Directions >>
A. In the passage on cats as weapons, what name was given to the Scots' woolen tartan flingsuit?
B. Continue the passage on cats as weapons from the point where it ends.

Excerpted passage >>
While it is clear from its low position in the indifference index that cats in general seldom engender indifference, the sight of a flung cat, claws extended, hissing its way rapidly toward one through the air hardly ever inspires indifference. The cat's use in combat is based not only on the actual potential damage caused by an animate object of a given mass possessing claws, but is augmented immeasurably by this low position in the indifference index. In fact, of all missiles, the cat is the one most likely to arouse feelings of outrage and astonishment -- a major psychological factor in warfare.

The use of the cat as a war machine dates possibly from as early as the fifth century B.C. when some Greek warriors carried them as side arms [illustration]. The cat, however, did not fill a primary role in warfare until the middle ages. The use of the catapult (hence the name) to rain angry flailing cats down upon the defenders of a fortification was an extremely formidable psychological weapon. Despite the development of explosive population, it is highly probable that the catapult would be used to this day but for the fact that cat propulsion fell into disuse and was replaced with the use of noxious, incendiary, or massive, objects which could not by any stretch of the imagination vie psychologically with the impact of a flung cat.

The first well documented use of hand held cat weaponry in the British Isles was from 14th century Scotland where the battle of Glenfoo was fought almost entirely with shaven cats. The Scots solved the problem of protection for shaven cats with the development of the woolen tartan flingsuit or balpurrie. It was discovered that even in a balpurrie, a shaven cat would outperform nearly any other form of treated cat and was truly deadly in the hands of an expert. It was said to be a most imposing sight to see two volleys of cats, each in the colours of its clan, propelled over gorse and bracken toward the enemy, but use of the cat as a psychological weapon did not stop there.

Stored records
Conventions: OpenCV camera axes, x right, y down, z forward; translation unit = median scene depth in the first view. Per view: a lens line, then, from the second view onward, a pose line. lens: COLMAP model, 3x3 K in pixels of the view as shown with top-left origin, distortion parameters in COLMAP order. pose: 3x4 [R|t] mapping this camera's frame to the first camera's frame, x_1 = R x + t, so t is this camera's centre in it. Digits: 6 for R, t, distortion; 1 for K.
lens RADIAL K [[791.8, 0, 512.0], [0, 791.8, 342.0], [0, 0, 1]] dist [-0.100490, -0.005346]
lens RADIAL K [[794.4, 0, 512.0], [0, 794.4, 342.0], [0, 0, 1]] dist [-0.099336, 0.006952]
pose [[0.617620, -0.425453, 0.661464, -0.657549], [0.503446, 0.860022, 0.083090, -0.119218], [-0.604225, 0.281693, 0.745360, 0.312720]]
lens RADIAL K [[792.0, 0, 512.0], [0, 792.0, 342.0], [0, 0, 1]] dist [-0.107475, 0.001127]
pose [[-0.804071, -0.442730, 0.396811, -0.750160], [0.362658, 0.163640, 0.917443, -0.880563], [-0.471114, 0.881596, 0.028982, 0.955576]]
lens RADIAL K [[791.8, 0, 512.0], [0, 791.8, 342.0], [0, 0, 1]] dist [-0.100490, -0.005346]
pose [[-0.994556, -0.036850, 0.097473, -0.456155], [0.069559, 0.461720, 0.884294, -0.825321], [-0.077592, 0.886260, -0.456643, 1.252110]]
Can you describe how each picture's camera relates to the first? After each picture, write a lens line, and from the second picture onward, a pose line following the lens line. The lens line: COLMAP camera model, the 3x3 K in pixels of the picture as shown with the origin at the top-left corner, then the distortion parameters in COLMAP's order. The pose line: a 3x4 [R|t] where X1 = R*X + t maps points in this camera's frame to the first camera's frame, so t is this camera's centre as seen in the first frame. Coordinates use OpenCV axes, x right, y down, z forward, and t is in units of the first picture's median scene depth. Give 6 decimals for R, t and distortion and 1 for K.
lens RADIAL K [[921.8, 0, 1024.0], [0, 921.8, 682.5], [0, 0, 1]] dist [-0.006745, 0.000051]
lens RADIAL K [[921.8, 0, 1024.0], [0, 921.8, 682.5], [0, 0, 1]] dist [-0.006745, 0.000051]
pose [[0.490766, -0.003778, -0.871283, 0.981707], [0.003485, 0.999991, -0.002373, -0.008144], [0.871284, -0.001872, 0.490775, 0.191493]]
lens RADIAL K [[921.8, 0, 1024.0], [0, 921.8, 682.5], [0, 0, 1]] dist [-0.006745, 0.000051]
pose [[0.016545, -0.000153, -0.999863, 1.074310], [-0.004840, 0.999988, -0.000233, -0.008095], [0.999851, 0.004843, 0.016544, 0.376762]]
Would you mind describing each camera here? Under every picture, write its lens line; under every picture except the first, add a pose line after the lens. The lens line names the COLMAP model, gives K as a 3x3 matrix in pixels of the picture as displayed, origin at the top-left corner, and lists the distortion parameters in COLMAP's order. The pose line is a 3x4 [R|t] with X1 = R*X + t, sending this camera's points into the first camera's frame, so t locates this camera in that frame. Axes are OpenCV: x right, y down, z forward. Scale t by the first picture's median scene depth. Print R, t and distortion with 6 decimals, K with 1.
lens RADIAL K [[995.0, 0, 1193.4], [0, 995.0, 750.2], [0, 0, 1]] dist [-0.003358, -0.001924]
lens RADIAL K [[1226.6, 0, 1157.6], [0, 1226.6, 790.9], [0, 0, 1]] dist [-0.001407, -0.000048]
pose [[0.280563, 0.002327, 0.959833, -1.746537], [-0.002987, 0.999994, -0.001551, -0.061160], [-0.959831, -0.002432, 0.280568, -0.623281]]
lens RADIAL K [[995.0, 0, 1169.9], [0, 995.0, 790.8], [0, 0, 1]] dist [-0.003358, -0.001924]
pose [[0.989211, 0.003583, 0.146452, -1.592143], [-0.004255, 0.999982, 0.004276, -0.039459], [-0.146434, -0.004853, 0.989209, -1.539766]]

Answer list >>
A. The balpurrie.

B.
In 1378, Ian McCullat writes of a "howling scurl", a sound that could reputedly put fear into the heart of the staunchest clansman. Recent evidence seems to indicate that this howling scurl was understood only by the McFloogles and was produced by holding ones cat under the left arm and squeezing it while pulling its tail. Other clans tried to reproduce the sound but attempts resulted only in attracting female badgers and was discontinued. The art of scurling the cat remained the McFloogles closely guarded secret. In an attempt to duplicate the demoralizing sound and retain a similar appearance, a number of clans tried scurling reed instruments in imitation of cats. The best of these attempts involved squeezing a tartan covered leather sack under the left arm from which protruded three wooden single reed pipes to represent legs, and one double reed chanter to represent the tail and which the flingist would simulate pulling. With the addition of the fill pipe (representing the fourth leg) into which the flingist would blow, filling the bag with air and making the pipes sound, the simulation was complete. The modern tartan bagpipe cover remains an almost perfect image of the 14th century balpurrie and is the clinching argument for this explanation for the development of the highland bagpipe [illustration].